■ **Task to carry out**
With pictures excluded, retype exactly every line from the one containing "22: (491, 73, 0.66)" to the end of the records below.

[[ Dataset excerpts, beginning ]]

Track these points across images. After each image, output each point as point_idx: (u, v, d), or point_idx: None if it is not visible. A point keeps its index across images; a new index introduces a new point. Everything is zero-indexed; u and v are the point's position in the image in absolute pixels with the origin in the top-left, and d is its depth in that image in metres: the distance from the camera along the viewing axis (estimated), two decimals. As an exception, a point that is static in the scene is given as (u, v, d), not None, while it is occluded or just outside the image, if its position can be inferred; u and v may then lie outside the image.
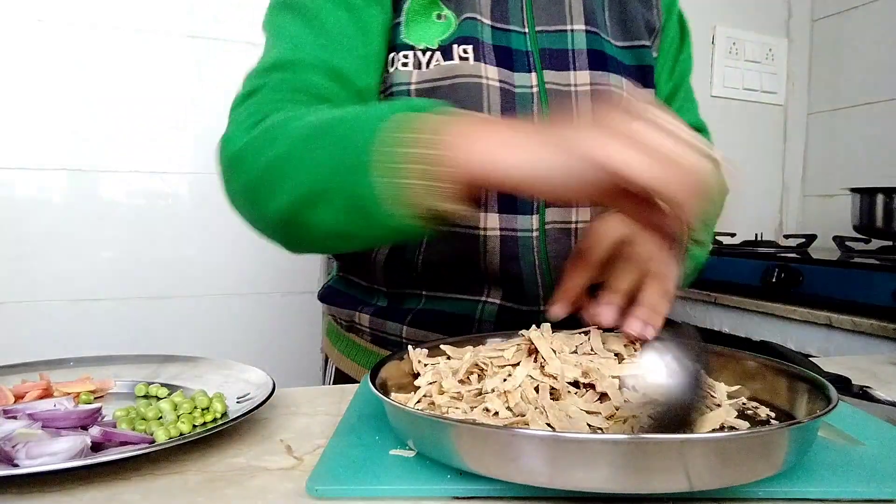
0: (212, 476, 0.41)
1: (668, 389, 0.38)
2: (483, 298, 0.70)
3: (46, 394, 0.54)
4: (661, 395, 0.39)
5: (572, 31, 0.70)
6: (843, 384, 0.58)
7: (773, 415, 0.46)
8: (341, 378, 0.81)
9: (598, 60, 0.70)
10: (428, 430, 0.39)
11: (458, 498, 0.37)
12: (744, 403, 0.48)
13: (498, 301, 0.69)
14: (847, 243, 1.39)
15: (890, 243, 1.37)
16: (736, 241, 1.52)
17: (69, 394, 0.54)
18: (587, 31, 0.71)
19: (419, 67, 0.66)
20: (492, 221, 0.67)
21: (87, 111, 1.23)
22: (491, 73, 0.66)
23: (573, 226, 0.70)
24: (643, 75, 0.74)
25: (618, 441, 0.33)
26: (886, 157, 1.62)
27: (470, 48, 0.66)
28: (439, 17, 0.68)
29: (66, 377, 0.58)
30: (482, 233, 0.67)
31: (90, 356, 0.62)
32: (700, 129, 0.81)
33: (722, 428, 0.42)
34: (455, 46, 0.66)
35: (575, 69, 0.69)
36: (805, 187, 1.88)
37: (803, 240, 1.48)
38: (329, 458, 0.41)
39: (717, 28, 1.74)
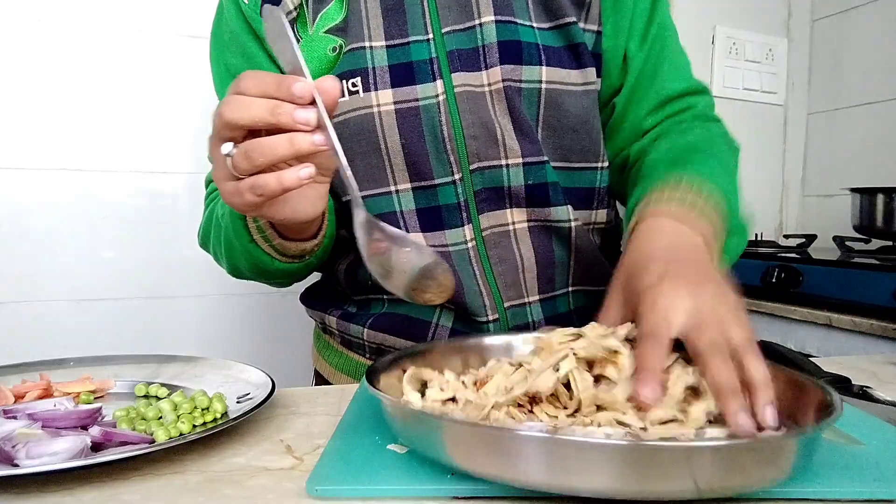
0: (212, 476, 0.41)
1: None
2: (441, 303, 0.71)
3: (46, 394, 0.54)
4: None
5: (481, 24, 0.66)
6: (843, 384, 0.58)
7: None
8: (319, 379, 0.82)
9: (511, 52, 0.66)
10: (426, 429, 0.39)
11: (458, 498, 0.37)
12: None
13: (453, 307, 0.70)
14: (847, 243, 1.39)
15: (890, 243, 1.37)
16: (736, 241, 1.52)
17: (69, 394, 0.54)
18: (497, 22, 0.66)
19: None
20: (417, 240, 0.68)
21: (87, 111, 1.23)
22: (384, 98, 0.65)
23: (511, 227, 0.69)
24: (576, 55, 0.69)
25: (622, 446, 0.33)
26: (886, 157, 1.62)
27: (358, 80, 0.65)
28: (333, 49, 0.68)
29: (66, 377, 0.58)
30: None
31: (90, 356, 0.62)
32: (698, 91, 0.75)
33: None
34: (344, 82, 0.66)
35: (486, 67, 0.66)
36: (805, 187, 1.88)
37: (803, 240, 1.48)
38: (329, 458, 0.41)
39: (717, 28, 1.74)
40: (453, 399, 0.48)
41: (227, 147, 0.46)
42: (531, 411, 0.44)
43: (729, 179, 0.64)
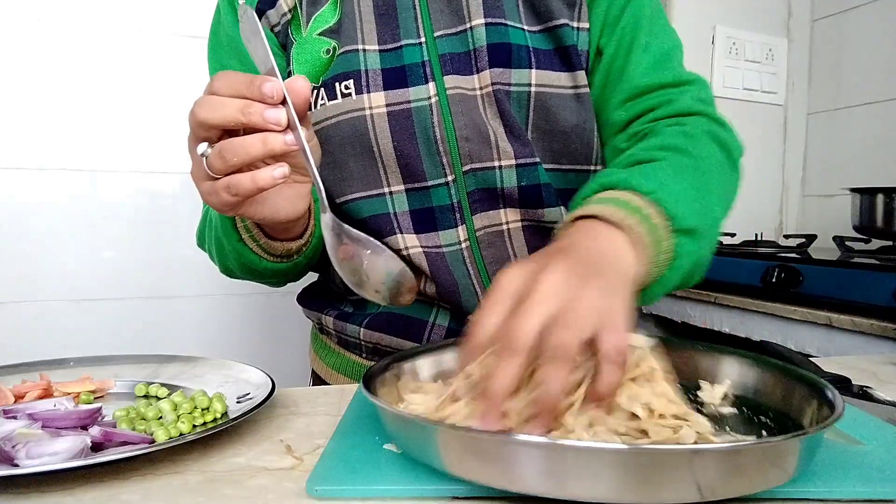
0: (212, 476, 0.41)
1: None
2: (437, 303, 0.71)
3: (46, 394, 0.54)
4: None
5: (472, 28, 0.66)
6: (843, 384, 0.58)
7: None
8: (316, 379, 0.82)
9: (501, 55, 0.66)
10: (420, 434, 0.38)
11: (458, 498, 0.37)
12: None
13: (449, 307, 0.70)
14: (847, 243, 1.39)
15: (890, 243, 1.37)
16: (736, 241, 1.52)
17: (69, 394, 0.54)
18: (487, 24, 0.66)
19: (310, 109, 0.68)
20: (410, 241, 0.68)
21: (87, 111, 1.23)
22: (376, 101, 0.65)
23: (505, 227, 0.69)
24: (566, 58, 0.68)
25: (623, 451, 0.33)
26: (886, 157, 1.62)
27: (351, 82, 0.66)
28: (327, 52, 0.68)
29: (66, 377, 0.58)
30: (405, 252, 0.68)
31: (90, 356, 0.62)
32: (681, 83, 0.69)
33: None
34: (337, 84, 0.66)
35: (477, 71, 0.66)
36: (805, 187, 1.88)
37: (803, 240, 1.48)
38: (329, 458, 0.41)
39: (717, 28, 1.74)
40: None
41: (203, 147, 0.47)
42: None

[[ Dataset excerpts, end ]]

■ **Solution for this task**
22: (491, 73, 0.66)
23: (573, 226, 0.70)
24: (643, 75, 0.74)
25: (618, 441, 0.33)
26: (886, 157, 1.62)
27: (470, 48, 0.66)
28: (439, 17, 0.68)
29: (66, 377, 0.58)
30: (482, 233, 0.67)
31: (90, 356, 0.62)
32: (700, 129, 0.81)
33: (722, 428, 0.42)
34: (455, 46, 0.66)
35: (575, 69, 0.69)
36: (805, 187, 1.88)
37: (803, 240, 1.48)
38: (329, 458, 0.41)
39: (717, 28, 1.74)
0: (212, 476, 0.41)
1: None
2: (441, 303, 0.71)
3: (46, 394, 0.54)
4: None
5: (481, 24, 0.66)
6: (843, 384, 0.58)
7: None
8: (319, 379, 0.82)
9: (511, 52, 0.66)
10: (426, 429, 0.39)
11: (458, 498, 0.37)
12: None
13: (453, 307, 0.70)
14: (847, 243, 1.39)
15: (890, 243, 1.37)
16: (736, 241, 1.52)
17: (69, 394, 0.54)
18: (497, 22, 0.66)
19: None
20: (417, 240, 0.68)
21: (87, 111, 1.23)
22: (384, 98, 0.65)
23: (511, 227, 0.69)
24: (576, 55, 0.69)
25: (622, 446, 0.33)
26: (886, 157, 1.62)
27: (358, 80, 0.65)
28: (333, 49, 0.68)
29: (66, 377, 0.58)
30: None
31: (90, 356, 0.62)
32: (698, 91, 0.75)
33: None
34: (344, 82, 0.66)
35: (486, 67, 0.66)
36: (805, 187, 1.88)
37: (803, 240, 1.48)
38: (329, 458, 0.41)
39: (717, 28, 1.74)
40: (453, 399, 0.48)
41: (227, 147, 0.46)
42: (531, 411, 0.44)
43: (729, 179, 0.64)
0: (212, 476, 0.41)
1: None
2: (437, 303, 0.71)
3: (46, 394, 0.54)
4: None
5: (472, 28, 0.66)
6: (843, 384, 0.58)
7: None
8: (316, 379, 0.82)
9: (501, 55, 0.66)
10: (420, 434, 0.38)
11: (458, 498, 0.37)
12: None
13: (449, 307, 0.70)
14: (847, 243, 1.39)
15: (890, 243, 1.37)
16: (736, 241, 1.52)
17: (69, 394, 0.54)
18: (487, 24, 0.66)
19: (310, 109, 0.68)
20: (410, 241, 0.68)
21: (87, 111, 1.23)
22: (376, 101, 0.65)
23: (505, 227, 0.69)
24: (566, 58, 0.68)
25: (623, 451, 0.33)
26: (886, 157, 1.62)
27: (351, 82, 0.66)
28: (327, 52, 0.68)
29: (66, 377, 0.58)
30: (405, 252, 0.68)
31: (90, 356, 0.62)
32: (681, 83, 0.69)
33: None
34: (337, 84, 0.66)
35: (477, 71, 0.66)
36: (805, 187, 1.88)
37: (803, 240, 1.48)
38: (329, 458, 0.41)
39: (717, 28, 1.74)
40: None
41: (203, 147, 0.47)
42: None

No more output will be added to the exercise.